■ **What is asked**:
a: Translate this sentence from the IELTS Speaking guide into Spanish: "Structure isn't a trick."
b: Pick up the IELTS Speaking guide after its final sentence and keep writing it.

This guide gives you 30 real cue card topics from the January-April 2026 rotation, each with a model answer written the way a natural Band 7 speaker actually talks. No "plethora" or "myriad" here. No templates to memorize. Just structured, personal, and believable answers you can adapt to your own life. Whether you're applying for Canadian PR, an Australian student visa, or a UK work permit, these answers show you the standard examiners are looking for right now.
Three structural changes reshaped Part 2 this year. According to IELTS9.io (2026), the shift to digital cue cards and Video Call Speaking represents the biggest change to Part 2 delivery in over a decade. If you've been practicing with printed cards and a friend sitting across from you, your mock test setup is outdated.
Citation Capsule: IELTS9.io (2026) reports that the 2026 IELTS Speaking test introduced digital cue cards displayed on screen, Video Call Speaking with a remote examiner, and enhanced anti-memorization detection. These changes are the most significant structural updates to Part 2 delivery in over ten years.
Your cue card topic now appears on a monitor, not a printed card in your hand. You still get one minute to prepare and a pencil with paper for notes. But instead of glancing down at a card, you're looking up at a screen. This changes your eye movement pattern during the most stressful part of the exam.
Practice reading topics from a screen at home. Open a cue card topic on your phone or laptop, then write your notes on paper. Get comfortable splitting your attention between screen and notepad. It feels different from holding a card, and you don't want test day to be the first time you try it.
You now face a live examiner through a video call at the test center. The examiner sees you on camera. You see them on screen. The conversation happens in real time, but the medium feels different from sitting across a desk. According to a survey by IELTSLiz.com (2025), candidates who practiced with video-based tools scored 0.5 bands higher on average than those who only did face-to-face mock tests.
The biggest adjustment is eye contact. Looking at the examiner's face on screen doesn't create eye contact. Looking at the camera lens does. Practice speaking to your laptop camera during mock tests.
This is the change that will hurt most unprepared Indian test-takers. Examiners in 2026 are specifically trained to detect memorized responses. If your answer sounds rehearsed, the examiner will interrupt with an unexpected follow-up. Words like "plethora," "myriad," and "in this day and age" are now red flags that can lower your score.
The solution isn't to avoid preparation. It's to prepare frameworks, not scripts. Know what structure you'll use. Don't memorize exact sentences. Every model answer in this guide follows that principle.
A clear structure solves two problems at once: it fills your two minutes, and it keeps your answer coherent. Research from Cambridge Language Teaching Journal (2025) found that organized responses score significantly higher on coherence and fluency, two of the four IELTS Speaking criteria. Structure isn't a trick. It's how examiners want you to think.
Citation Capsule: The IELTS Speaking assessment uses four criteria: fluency and coherence, lexical resource, grammatical range, and pronunciation. Cambridge research (2025) confirms that candidates with organized response structures consistently outscore those who speak freely without a framework, particularly on coherence.

■ **Raw records**:
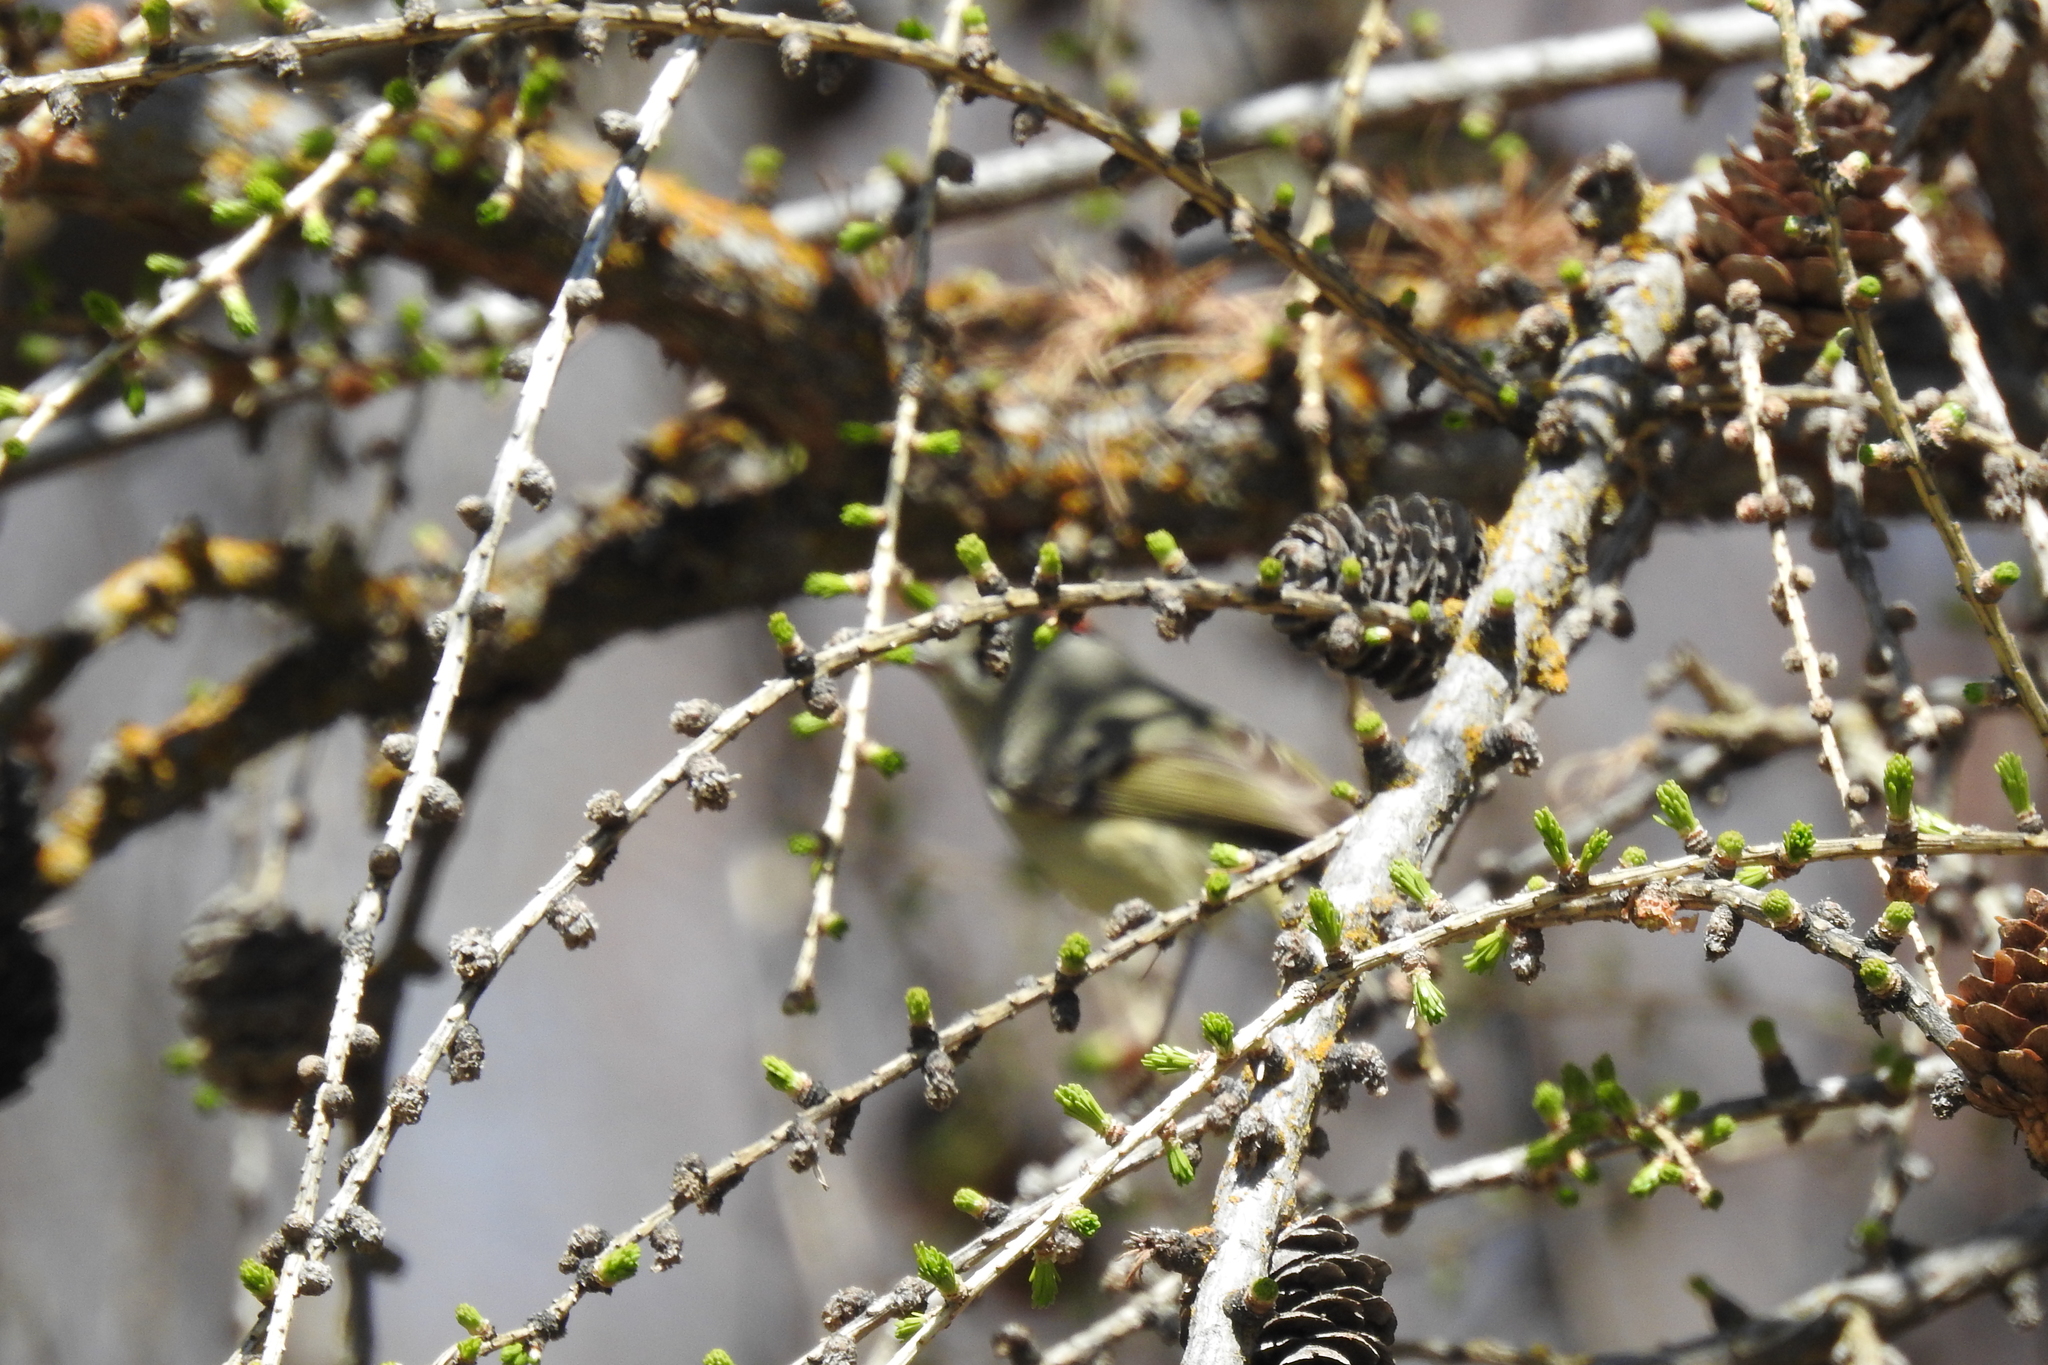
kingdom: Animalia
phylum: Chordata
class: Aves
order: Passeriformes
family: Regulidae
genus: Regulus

---

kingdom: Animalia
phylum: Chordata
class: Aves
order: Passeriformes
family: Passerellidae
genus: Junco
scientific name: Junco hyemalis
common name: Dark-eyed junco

■ **The replies**:
a: La estructura no es un truco.

b:
Every cue card asks you to describe something, a person, a place, an event, an object. The bullet points vary, but they almost always map to four questions: What is it? When did it happen? Where were you? Why does it matter to you? Answer those four, and you've filled your two minutes with relevant content.
Here's how it works in practice. You see the topic: "Describe a time you helped someone." Your brain immediately sorts into WHAT (helped my neighbor carry groceries), WHEN (last monsoon season), WHERE (outside my apartment building), WHY (she reminded me of my grandmother). Each segment takes about 25-30 seconds. That's your two minutes, structured and natural.
Don't try to write full sentences during your one-minute prep. Write four keywords, one for each section of your framework. For the example above: "neighbor groceries," "monsoon July," "apartment building," "reminded grandmother." That's it. Four anchors that keep your answer on track without scripting it.
Spend the first 15 seconds reading the cue card carefully. Notice the bullet points. Spend the next 30 seconds choosing a specific memory, real or slightly adapted from reality. Spend the last 15 seconds writing your four keywords. When the examiner says "begin," you look at your first keyword and start talking.
Most candidates either finish in 45 seconds or ramble past the two-minute mark. Here's a fix. During practice, count to 30 in your head after each section of your WHAT-WHEN-WHERE-WHY framework. If you reach "WHY" at around the 1:30 mark, you're perfectly paced. You have 30 seconds to wrap up with a final thought.
If you consistently run short, add one extra detail to each section. "It was during monsoon season" becomes "It was during monsoon season, around mid-July, and the rain was so heavy that the roads near my building were completely flooded." That single expansion adds 10-12 seconds.
IELTS rotates cue card topics every four months. According to tracking data from IELTS Online Tests (2026), the January-April 2026 rotation includes approximately 50-60 topics across five categories. Knowing these categories helps you prepare adaptable answers rather than memorizing specific responses.
The five categories in the current rotation are:
The 30 topics below cover all five categories. Each model answer uses the WHAT-WHEN-WHERE-WHY framework and sounds like a real person talking, not a textbook.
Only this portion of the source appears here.